What to work on. Your answer is the lines below, exactly, from the one that contains "left shoulder: (576, 141)" through the one that contains "left elbow: (865, 129)", both included.

Data for review.

····················

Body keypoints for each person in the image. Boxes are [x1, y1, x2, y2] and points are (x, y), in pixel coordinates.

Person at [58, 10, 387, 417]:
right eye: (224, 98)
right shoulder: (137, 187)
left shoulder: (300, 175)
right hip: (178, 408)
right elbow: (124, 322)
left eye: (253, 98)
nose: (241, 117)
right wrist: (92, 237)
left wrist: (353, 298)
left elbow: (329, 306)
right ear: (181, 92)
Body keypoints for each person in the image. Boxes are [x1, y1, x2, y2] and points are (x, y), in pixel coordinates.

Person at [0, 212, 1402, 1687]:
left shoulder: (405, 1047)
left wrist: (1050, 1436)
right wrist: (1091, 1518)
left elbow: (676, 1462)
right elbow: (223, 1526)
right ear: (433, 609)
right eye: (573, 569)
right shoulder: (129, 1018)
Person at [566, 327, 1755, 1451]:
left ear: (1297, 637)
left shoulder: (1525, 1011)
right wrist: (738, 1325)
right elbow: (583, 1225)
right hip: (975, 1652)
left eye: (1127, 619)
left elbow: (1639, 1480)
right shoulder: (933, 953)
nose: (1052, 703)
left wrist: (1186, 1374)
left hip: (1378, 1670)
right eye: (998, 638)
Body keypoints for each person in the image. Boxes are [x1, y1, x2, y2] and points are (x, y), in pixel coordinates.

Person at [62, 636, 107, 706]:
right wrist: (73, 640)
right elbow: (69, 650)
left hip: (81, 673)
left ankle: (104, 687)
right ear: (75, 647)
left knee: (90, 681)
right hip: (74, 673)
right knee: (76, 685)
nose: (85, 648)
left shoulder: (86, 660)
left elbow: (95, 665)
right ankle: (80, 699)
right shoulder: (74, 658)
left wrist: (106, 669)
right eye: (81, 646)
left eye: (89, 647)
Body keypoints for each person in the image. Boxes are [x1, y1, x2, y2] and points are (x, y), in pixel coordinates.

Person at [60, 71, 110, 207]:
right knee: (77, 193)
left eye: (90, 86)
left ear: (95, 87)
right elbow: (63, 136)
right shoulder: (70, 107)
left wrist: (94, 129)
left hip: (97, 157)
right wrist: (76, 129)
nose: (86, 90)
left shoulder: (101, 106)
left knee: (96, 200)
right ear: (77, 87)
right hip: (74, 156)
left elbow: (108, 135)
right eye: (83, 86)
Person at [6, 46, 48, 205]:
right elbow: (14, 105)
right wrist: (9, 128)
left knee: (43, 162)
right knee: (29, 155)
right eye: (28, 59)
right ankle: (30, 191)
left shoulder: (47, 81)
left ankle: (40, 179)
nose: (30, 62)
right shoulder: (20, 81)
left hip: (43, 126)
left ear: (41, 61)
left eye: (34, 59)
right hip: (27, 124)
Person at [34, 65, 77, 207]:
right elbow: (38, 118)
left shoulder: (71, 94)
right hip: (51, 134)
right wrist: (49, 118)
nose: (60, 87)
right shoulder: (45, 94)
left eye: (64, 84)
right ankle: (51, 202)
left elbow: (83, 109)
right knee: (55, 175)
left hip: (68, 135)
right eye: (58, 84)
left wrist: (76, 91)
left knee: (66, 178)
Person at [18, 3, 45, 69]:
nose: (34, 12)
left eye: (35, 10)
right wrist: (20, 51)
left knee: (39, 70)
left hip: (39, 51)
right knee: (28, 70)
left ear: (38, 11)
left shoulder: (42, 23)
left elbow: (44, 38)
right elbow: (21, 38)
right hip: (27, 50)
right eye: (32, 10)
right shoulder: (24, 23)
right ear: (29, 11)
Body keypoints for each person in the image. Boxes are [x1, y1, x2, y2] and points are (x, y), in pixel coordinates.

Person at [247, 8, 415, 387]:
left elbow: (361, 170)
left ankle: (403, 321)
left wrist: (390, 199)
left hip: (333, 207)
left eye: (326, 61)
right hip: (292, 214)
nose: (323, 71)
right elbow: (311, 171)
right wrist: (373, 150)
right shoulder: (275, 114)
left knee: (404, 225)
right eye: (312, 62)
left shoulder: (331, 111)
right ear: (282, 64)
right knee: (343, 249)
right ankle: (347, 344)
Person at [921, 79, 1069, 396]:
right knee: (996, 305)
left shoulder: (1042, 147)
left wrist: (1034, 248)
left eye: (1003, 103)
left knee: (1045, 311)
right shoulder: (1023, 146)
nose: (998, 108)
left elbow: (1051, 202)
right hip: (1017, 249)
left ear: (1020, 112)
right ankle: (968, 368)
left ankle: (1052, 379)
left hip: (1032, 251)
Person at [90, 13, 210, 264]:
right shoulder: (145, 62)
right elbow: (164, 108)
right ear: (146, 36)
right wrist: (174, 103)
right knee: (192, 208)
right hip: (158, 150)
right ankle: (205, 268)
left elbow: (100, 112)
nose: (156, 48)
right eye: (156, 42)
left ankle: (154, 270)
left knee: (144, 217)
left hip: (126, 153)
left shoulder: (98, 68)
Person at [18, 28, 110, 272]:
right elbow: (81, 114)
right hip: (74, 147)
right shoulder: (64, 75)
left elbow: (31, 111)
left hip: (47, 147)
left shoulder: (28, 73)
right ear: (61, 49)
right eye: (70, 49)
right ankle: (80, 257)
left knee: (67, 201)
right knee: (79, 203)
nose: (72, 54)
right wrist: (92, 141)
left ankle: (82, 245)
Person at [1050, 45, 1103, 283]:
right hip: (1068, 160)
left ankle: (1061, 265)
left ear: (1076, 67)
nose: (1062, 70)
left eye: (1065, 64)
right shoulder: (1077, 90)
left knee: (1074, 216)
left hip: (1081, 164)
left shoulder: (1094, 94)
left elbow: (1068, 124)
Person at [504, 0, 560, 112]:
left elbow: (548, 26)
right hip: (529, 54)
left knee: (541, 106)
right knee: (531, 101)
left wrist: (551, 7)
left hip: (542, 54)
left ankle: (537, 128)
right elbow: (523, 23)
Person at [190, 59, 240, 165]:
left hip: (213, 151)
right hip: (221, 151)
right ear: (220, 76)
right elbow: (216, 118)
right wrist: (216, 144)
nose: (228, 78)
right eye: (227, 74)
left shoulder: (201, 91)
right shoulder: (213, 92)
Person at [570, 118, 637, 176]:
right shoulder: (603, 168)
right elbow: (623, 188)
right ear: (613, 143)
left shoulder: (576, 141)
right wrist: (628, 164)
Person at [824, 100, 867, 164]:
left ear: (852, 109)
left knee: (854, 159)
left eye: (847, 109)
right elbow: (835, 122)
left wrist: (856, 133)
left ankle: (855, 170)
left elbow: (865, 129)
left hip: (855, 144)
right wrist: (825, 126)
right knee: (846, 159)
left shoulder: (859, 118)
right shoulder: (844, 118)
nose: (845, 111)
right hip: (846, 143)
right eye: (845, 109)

····················

Solution for this exercise.
left shoulder: (576, 141)
right wrist: (628, 164)
Person at [824, 100, 867, 164]:
left ear: (852, 109)
left knee: (854, 159)
left eye: (847, 109)
right elbow: (835, 122)
left wrist: (856, 133)
left ankle: (855, 170)
left elbow: (865, 129)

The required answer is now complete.